People in the news
Farrow tours Central African Republic to highlight crisis
Bangui, Central African Republic – Shaking hands with droves of cheering street children, Mia Farrow began a weeklong tour of the Central African Republic on Saturday to draw attention – and aid – to one of the world’s forgotten crises.
The 62-year-old actress and U.N. goodwill ambassador will visit some of the 150,000 people displaced by the nation’s simmering conflict and tour northern towns recently ravaged by fighting close to the borders with Chad and Sudan’s troubled Darfur region.
“It’s called a forgotten crisis, a forgotten humanitarian crisis, but forgotten implies that it was once remembered,” Farrow told The Associated Press in an interview in the country’s capital of dirt roads and tumbledown, tin-roofed buildings. “I’m not sure it was in anyone’s consciousness … it’s undetected.”
More than a year of instability in the impoverished nation’s northeast boiled over into a rebellion in October in which insurgents captured several towns. French-backed government troops recaptured the towns in early December, but they have been accused of burning villages to flush out insurgents.
An impoverished country, the Central African Republic has been wracked by coups and army mutinies since independence from France in 1960.
Stiller, Meara receive star on Hollywood Walk of Fame
Los Angeles – Jerry Stiller and Anne Meara, his wife of more than 50 years, received a star on the Hollywood Walk of Fame on Friday for their respective careers.
Their children – actors Ben Stiller and Amy Stiller – and actor Jason Alexander joined the couple as they were presented with the 2,328th star.
Stiller portrayed the father of Alexander’s character, George Costanza, on the long-running NBC comedy “Seinfeld.” He plays a cantankerous father-in-law on CBS’ “The King of Queens.”
Meara has been nominated four times for an Emmy, including for outstanding lead actress for a drama for her title role in the short-lived 1975 CBS legal drama “Kate McShane.”
Stiller and Meara were members of the improvisational company The Compass Players, then started an act that led to 36 appearances on “The Ed Sullivan Show” and countless nightclub and theater appearances.
Robert De Niro brings ‘Shepherd’ to Berlin festival
Berlin – Robert De Niro said his fascination with the Cold War led him to direct the CIA saga “The Good Shepherd,” which screened Saturday at the annual Berlin film festival.

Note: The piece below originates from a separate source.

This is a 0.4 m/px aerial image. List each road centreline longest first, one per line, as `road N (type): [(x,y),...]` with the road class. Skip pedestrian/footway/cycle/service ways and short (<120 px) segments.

The film – shut out of all the top Oscar nominations – was among 22 movies competing for the top Golden Bear award in Berlin. “Shepherd” traces the origins of the CIA through the eyes of a fictionalized agent, played by Matt Damon.
De Niro, who made his directorial debut 13 years ago with “A Bronx Tale,” said he was attracted to “Shepherd” by the “sweeping scope” of the script by Eric Roth and a fascination with the period itself.

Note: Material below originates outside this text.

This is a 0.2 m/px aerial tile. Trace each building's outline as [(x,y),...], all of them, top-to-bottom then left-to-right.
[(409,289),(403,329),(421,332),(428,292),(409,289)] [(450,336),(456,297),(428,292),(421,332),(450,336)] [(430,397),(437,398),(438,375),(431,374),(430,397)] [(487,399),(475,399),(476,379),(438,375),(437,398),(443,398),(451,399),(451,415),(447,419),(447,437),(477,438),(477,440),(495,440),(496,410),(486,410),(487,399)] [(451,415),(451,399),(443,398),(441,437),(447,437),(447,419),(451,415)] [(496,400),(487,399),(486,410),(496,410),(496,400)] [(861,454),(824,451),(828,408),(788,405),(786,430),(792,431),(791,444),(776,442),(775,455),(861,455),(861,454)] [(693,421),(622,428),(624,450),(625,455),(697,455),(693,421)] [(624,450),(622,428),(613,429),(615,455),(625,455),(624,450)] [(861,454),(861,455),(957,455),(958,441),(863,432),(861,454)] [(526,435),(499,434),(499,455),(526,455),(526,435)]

“I’m fascinated by the Cold War. I’m a child of the Cold War,” he told reporters, recalling visiting the divided Berlin as a child. “That whole period and the intelligence world – all that stuff is fascinating.”
He his goal was to avoid being judgmental.
“I didn’t want to criticize,” he said. “I put the things down in as straightforward, direct, honest a way as I could.”
The movie focuses on the personal toll on Damon’s character, Edward Wilson, who neglects his wife, played by Angelina Jolie, and son as he resolutely pursues his espionage career.
De Niro, 63, said he saw parallels between the CIA tale and the Mafia world of many of the films that made him famous.
“There’s a definite similarity to both secretive organizations,” he said, though he added, “Edward Wilson’s family is more dysfunctional than the Italian families that I can remember.”
Coroner: Accidental drug mix killed R&B singer Levert
Cleveland – R&B singer Gerald Levert’s death last fall was an accident caused by a fatal combination of prescription narcotics and over-the-counter drugs, a coroner said.
The drugs in his bloodstream included the narcotic pain relievers Vicodin, Percocet and Darvocet, along with anxiety medication Xanax and two over-the-counter antihistamines, Geauga County Coroner Kevin Chartrand said. The official cause of death was acute intoxication, and the death was ruled accidental.
Chartrand said his office received a report Thursday from the Cuyahoga County coroner’s office, which conducted the autopsy.
Levert, 40, son of O’Jays singer Eddie Levert, died Nov. 10 in his suburban Cleveland home. He was a member of the R&B trio LeVert, whose hits included “(Pop, Pop, Pop, Pop) Goes My Mind” and “Casanova.” He sold millions of albums and had numerous hits over his career.
Andy Gibson, a family spokesman, said Levert was taking the pain medication because of chronic pain from a lingering shoulder problem and surgery in 2005 to repair a severed Achilles tendon. The autopsy revealed that Levert had pneumonia.
Levert also took Xanax for anxiety attacks, Gibson said.